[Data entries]
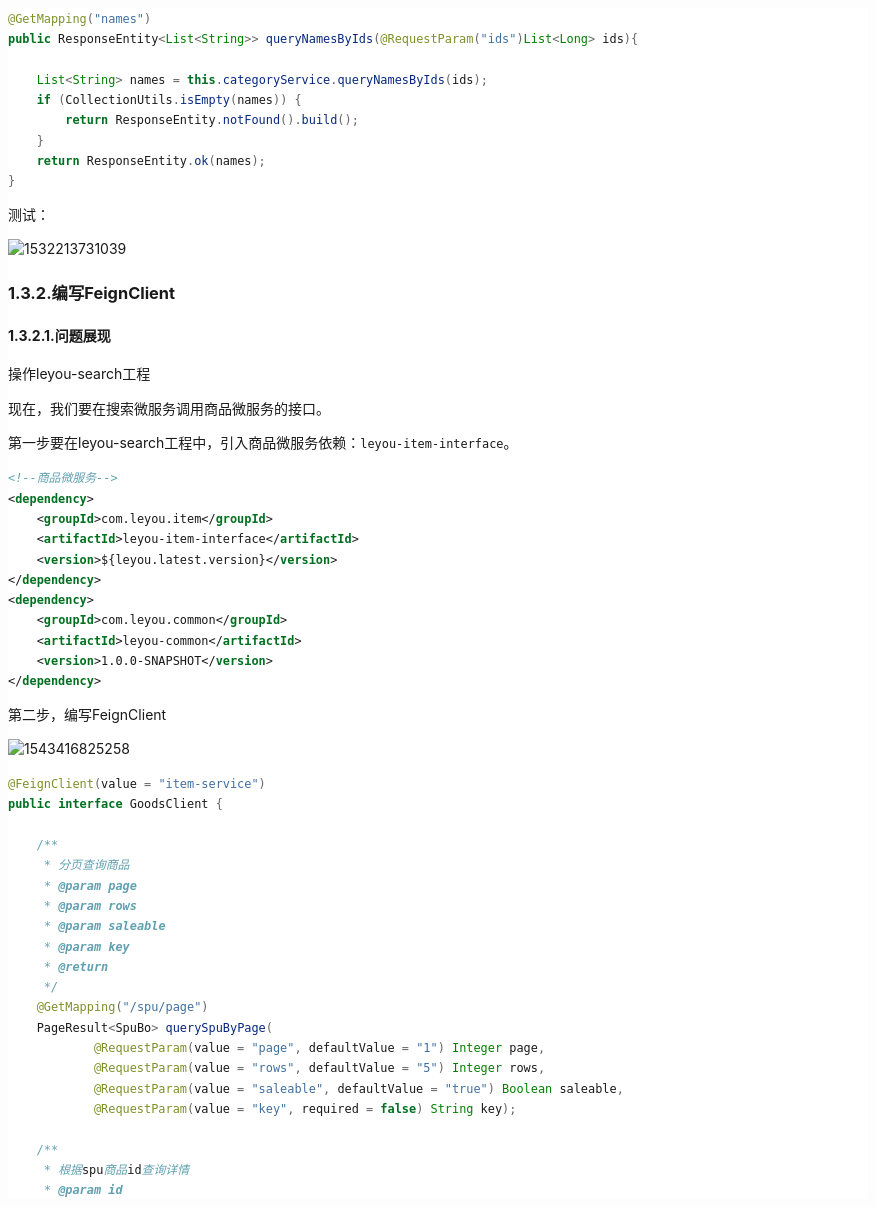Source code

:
 ```java
@GetMapping("names")
public ResponseEntity<List<String>> queryNamesByIds(@RequestParam("ids")List<Long> ids){

    List<String> names = this.categoryService.queryNamesByIds(ids);
    if (CollectionUtils.isEmpty(names)) {
        return ResponseEntity.notFound().build();
    }
    return ResponseEntity.ok(names);
}
```

测试：

![1532213731039](https://dev.tencent.com/u/xiongtianci/p/myHexoBlog/git/raw/master/blog/20191115_leyou/day12/1532213731039.png)



### 1.3.2.编写FeignClient

#### 1.3.2.1.问题展现

操作leyou-search工程

现在，我们要在搜索微服务调用商品微服务的接口。

第一步要在leyou-search工程中，引入商品微服务依赖：`leyou-item-interface`。

```xml
<!--商品微服务-->
<dependency>
    <groupId>com.leyou.item</groupId>
    <artifactId>leyou-item-interface</artifactId>
    <version>${leyou.latest.version}</version>
</dependency>
<dependency>
    <groupId>com.leyou.common</groupId>
    <artifactId>leyou-common</artifactId>
    <version>1.0.0-SNAPSHOT</version>
</dependency>
```

第二步，编写FeignClient

 ![1543416825258](https://dev.tencent.com/u/xiongtianci/p/myHexoBlog/git/raw/master/blog/20191115_leyou/day12/1543416825258.png)

```java
@FeignClient(value = "item-service")
public interface GoodsClient {

    /**
     * 分页查询商品
     * @param page
     * @param rows
     * @param saleable
     * @param key
     * @return
     */
    @GetMapping("/spu/page")
    PageResult<SpuBo> querySpuByPage(
            @RequestParam(value = "page", defaultValue = "1") Integer page,
            @RequestParam(value = "rows", defaultValue = "5") Integer rows,
            @RequestParam(value = "saleable", defaultValue = "true") Boolean saleable,
            @RequestParam(value = "key", required = false) String key);

    /**
     * 根据spu商品id查询详情
     * @param id
```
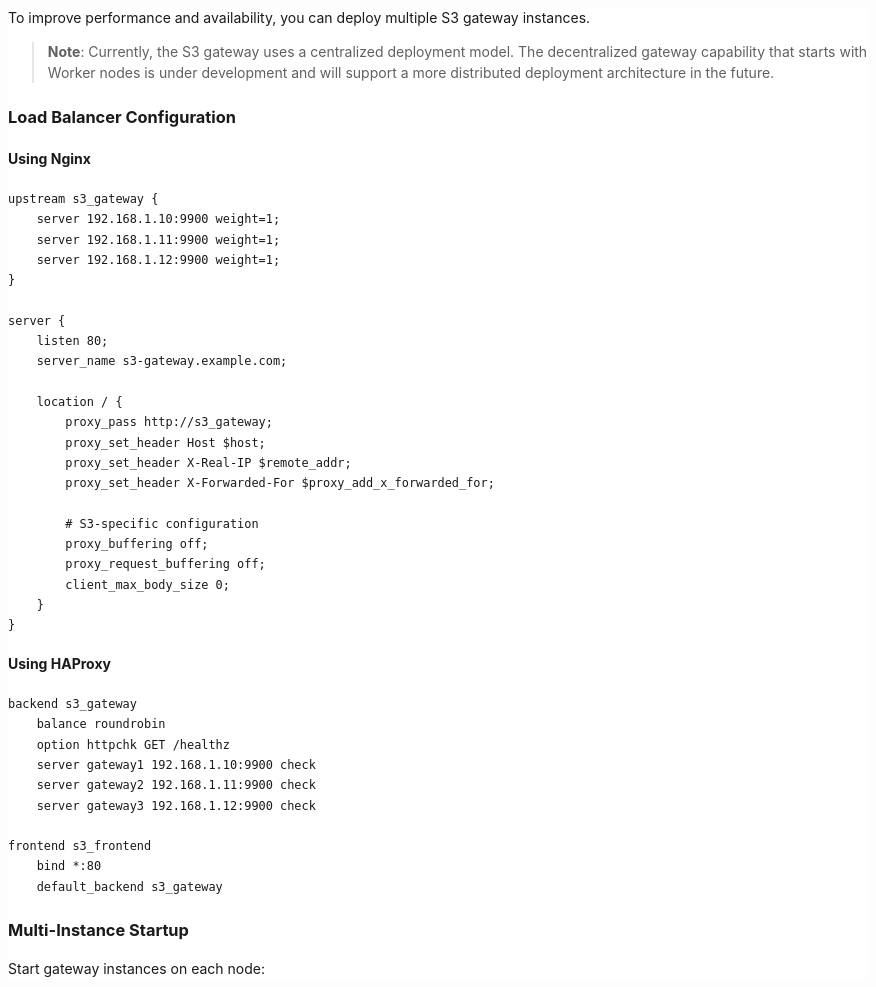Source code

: To improve performance and availability, you can deploy multiple S3 gateway instances.

> **Note**: Currently, the S3 gateway uses a centralized deployment model. The decentralized gateway capability that starts with Worker nodes is under development and will support a more distributed deployment architecture in the future.

### Load Balancer Configuration

#### Using Nginx

```nginx
upstream s3_gateway {
    server 192.168.1.10:9900 weight=1;
    server 192.168.1.11:9900 weight=1;
    server 192.168.1.12:9900 weight=1;
}

server {
    listen 80;
    server_name s3-gateway.example.com;
    
    location / {
        proxy_pass http://s3_gateway;
        proxy_set_header Host $host;
        proxy_set_header X-Real-IP $remote_addr;
        proxy_set_header X-Forwarded-For $proxy_add_x_forwarded_for;
        
        # S3-specific configuration
        proxy_buffering off;
        proxy_request_buffering off;
        client_max_body_size 0;
    }
}
```

#### Using HAProxy

```haproxy
backend s3_gateway
    balance roundrobin
    option httpchk GET /healthz
    server gateway1 192.168.1.10:9900 check
    server gateway2 192.168.1.11:9900 check
    server gateway3 192.168.1.12:9900 check

frontend s3_frontend
    bind *:80
    default_backend s3_gateway
```

### Multi-Instance Startup

Start gateway instances on each node:
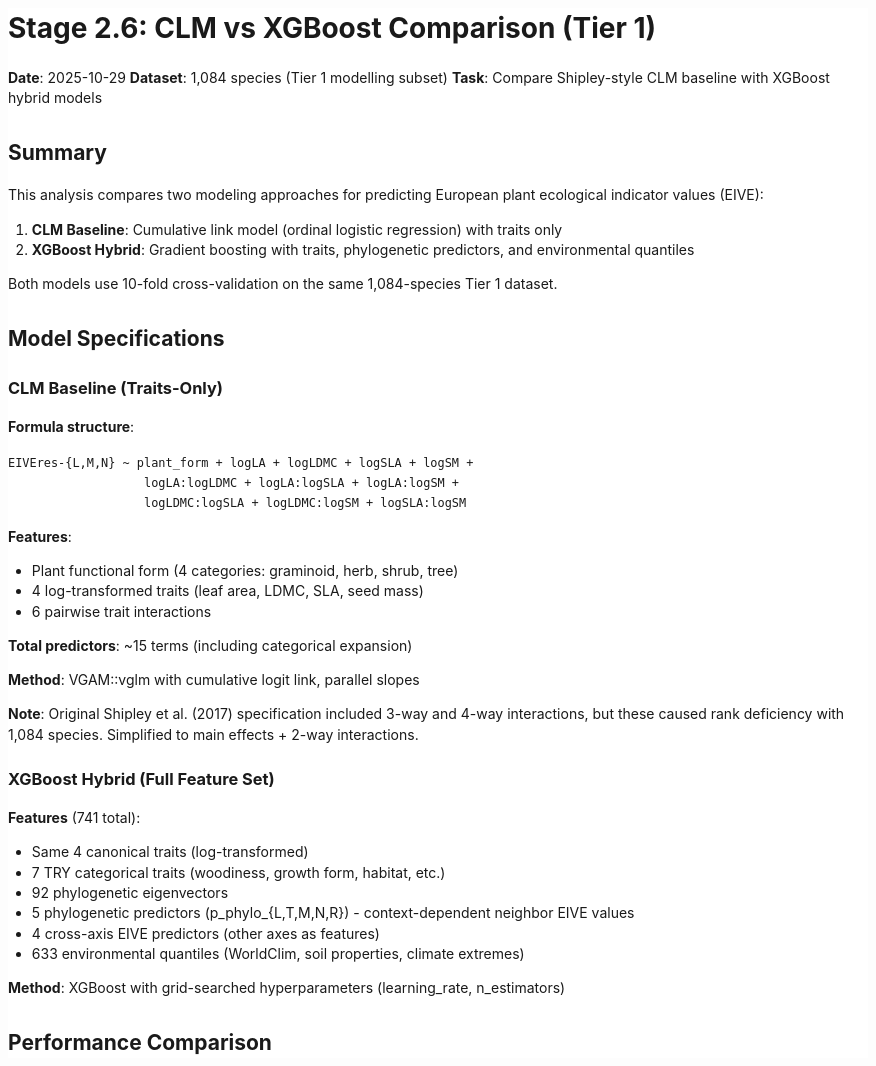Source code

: # Stage 2.6: CLM vs XGBoost Comparison (Tier 1)

**Date**: 2025-10-29
**Dataset**: 1,084 species (Tier 1 modelling subset)
**Task**: Compare Shipley-style CLM baseline with XGBoost hybrid models

## Summary

This analysis compares two modeling approaches for predicting European plant ecological indicator values (EIVE):

1. **CLM Baseline**: Cumulative link model (ordinal logistic regression) with traits only
2. **XGBoost Hybrid**: Gradient boosting with traits, phylogenetic predictors, and environmental quantiles

Both models use 10-fold cross-validation on the same 1,084-species Tier 1 dataset.

## Model Specifications

### CLM Baseline (Traits-Only)

**Formula structure**:
```
EIVEres-{L,M,N} ~ plant_form + logLA + logLDMC + logSLA + logSM +
                   logLA:logLDMC + logLA:logSLA + logLA:logSM +
                   logLDMC:logSLA + logLDMC:logSM + logSLA:logSM
```

**Features**:
- Plant functional form (4 categories: graminoid, herb, shrub, tree)
- 4 log-transformed traits (leaf area, LDMC, SLA, seed mass)
- 6 pairwise trait interactions

**Total predictors**: ~15 terms (including categorical expansion)

**Method**: VGAM::vglm with cumulative logit link, parallel slopes

**Note**: Original Shipley et al. (2017) specification included 3-way and 4-way interactions, but these caused rank deficiency with 1,084 species. Simplified to main effects + 2-way interactions.

### XGBoost Hybrid (Full Feature Set)

**Features** (741 total):
- Same 4 canonical traits (log-transformed)
- 7 TRY categorical traits (woodiness, growth form, habitat, etc.)
- 92 phylogenetic eigenvectors
- 5 phylogenetic predictors (p_phylo_{L,T,M,N,R}) - context-dependent neighbor EIVE values
- 4 cross-axis EIVE predictors (other axes as features)
- 633 environmental quantiles (WorldClim, soil properties, climate extremes)

**Method**: XGBoost with grid-searched hyperparameters (learning_rate, n_estimators)

## Performance Comparison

WORK TASK:
In the entries above, find every line holding the word "myHexoBlog" and copy it out.

SOLUTION TO THE PROBLEM:
![1532213731039](https://dev.tencent.com/u/xiongtianci/p/myHexoBlog/git/raw/master/blog/20191115_leyou/day12/1532213731039.png)
 ![1543416825258](https://dev.tencent.com/u/xiongtianci/p/myHexoBlog/git/raw/master/blog/20191115_leyou/day12/1543416825258.png)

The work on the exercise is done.